Of course, upon interacting with JB in person for the first time,
Fucking Of Course! you’d look like
this. And,
Of course: he certainly thinks that you are the store chef who is handing out the risotto samples because that dude is not at his station at that moment.
“It’s not that hard,” you say, checking quickly to make sure that you even know for sure what “it” is. The display surrounding the risotto samples has all the stuff that the store wants you to buy to make porcini/chicken risotto. But you disapprove of how it’s really just a bag of some kind of fake-ass risotto product to which you add chicken and the store-brand cheese. You disapprove of the lack of fresh mushrooms, white wine, freshly grated cheese, fresh parsley. “It’s not that hard,” you say again. “But
this isn't the way to do it.”
Though you resist the act of literally taking his hand in yours, the effect is similar as you lead him around the store and drop items into his hand basket: Arborio rice, shallots, garlic, assorted earthy shrooms, flat-leaf parsley, a box of chicken stock, a bottle of pinot grigio, a tub of grated parmesan. “It’s easy,” you adhere, “as long as you remember that you need about three times as much stock or other liquid as rice. What kind of kitchen equipment do you have?”
“I have everything,” he says. “I’m just not good at using it.”
“Just remember,” you say, “to not skimp on the heat when you start the initial sauté. Heat is your friend. And don’t lose patience with the rice.

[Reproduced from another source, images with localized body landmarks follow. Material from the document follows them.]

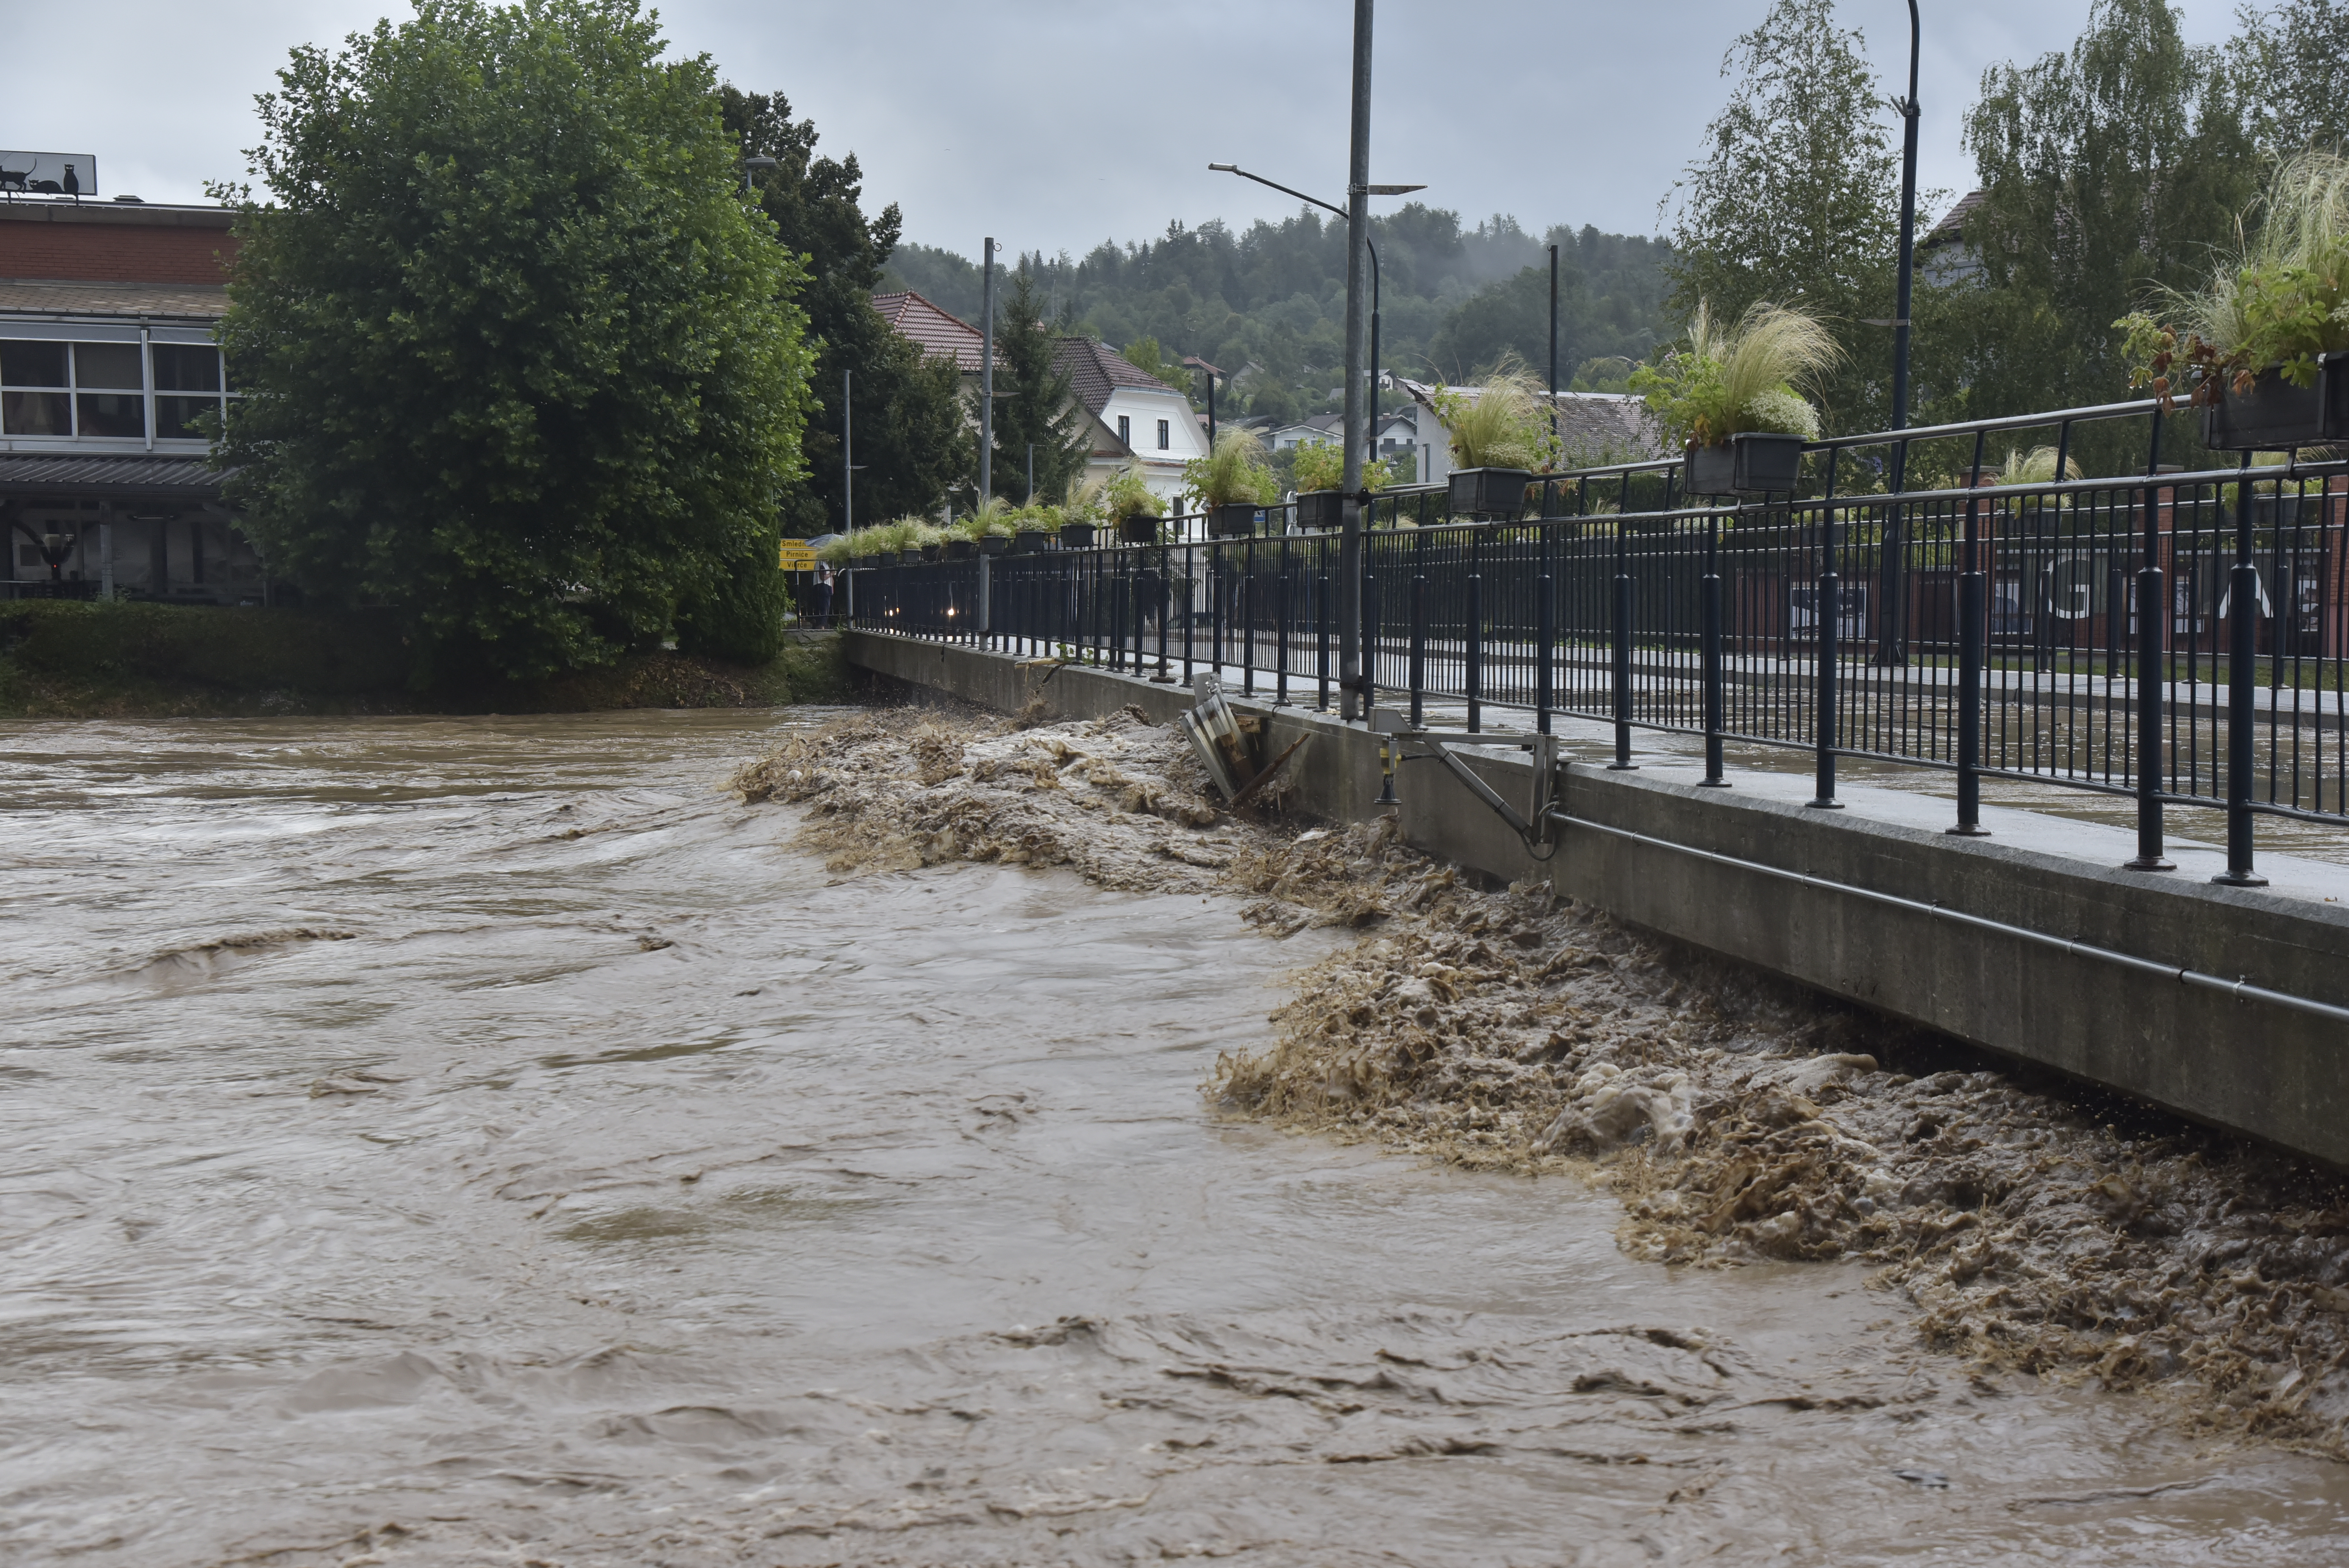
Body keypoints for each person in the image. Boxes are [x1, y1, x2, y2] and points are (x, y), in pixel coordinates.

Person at [810, 560, 836, 629]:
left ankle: (819, 625)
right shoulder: (822, 564)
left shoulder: (820, 564)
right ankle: (822, 627)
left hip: (822, 587)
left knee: (822, 608)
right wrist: (832, 573)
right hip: (824, 587)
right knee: (825, 608)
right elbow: (823, 577)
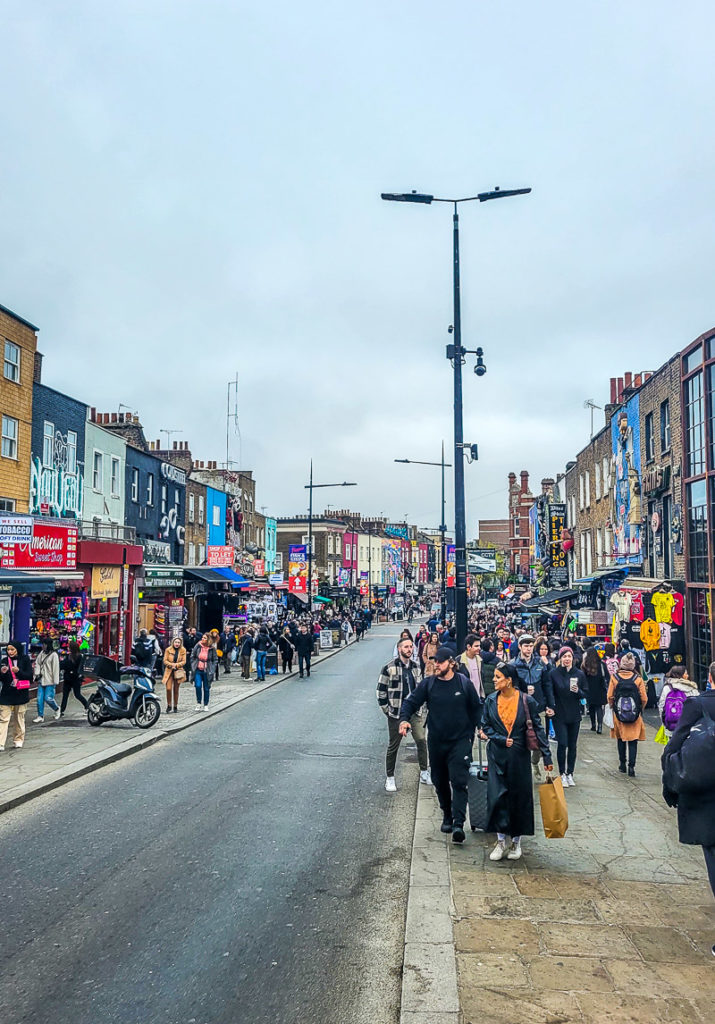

It will be correct at about twenty-two minutes. Google some directions or a YouTube vid if you don't remember exactly what I have told you.”
Fuck no, he says,
you need to come to my place and show me. Stopped, as they say, “dead in your tracks,” you say this next thing, feeling like a totally stupid tool: “
Um. I don’t know about that. But maybe. Do you live in the neighborhood?”
You, he says,
know goddamned well where I live.When you finally return home that evening, H has already eaten dinner. You are amazed that his mood is good and that not a word is spoken about how late you are. He does not ask what kept you, does not disparage the fact that the groceries that you brought home are too late for tonight’s obsolete plan. He does not inquire as to where you were, and so you do not have to tell him right now the truth that you followed JB to his home behind yours and that you were at once excited and creeped out when JB changed clothes in front of you (which consisted only of removing his shirt and swapping one pair of shorts for another) and that you were delighted to guide his hands, your long monkey arms wrapped around him from behind, as you taught him how to properly chop an onion and smash a garlic head, and how proud you were that you actually did
not get a hard-on and knock it against the small of his back while you were doing this.
Because no one would have believed you about that. And how, when you said goodnight just before you drove your car around the corner to your own house, you did
not, emphatically
not, accept his offer of a kiss goodnight, your kiss-spit remaining just a gluey rubber cement dream.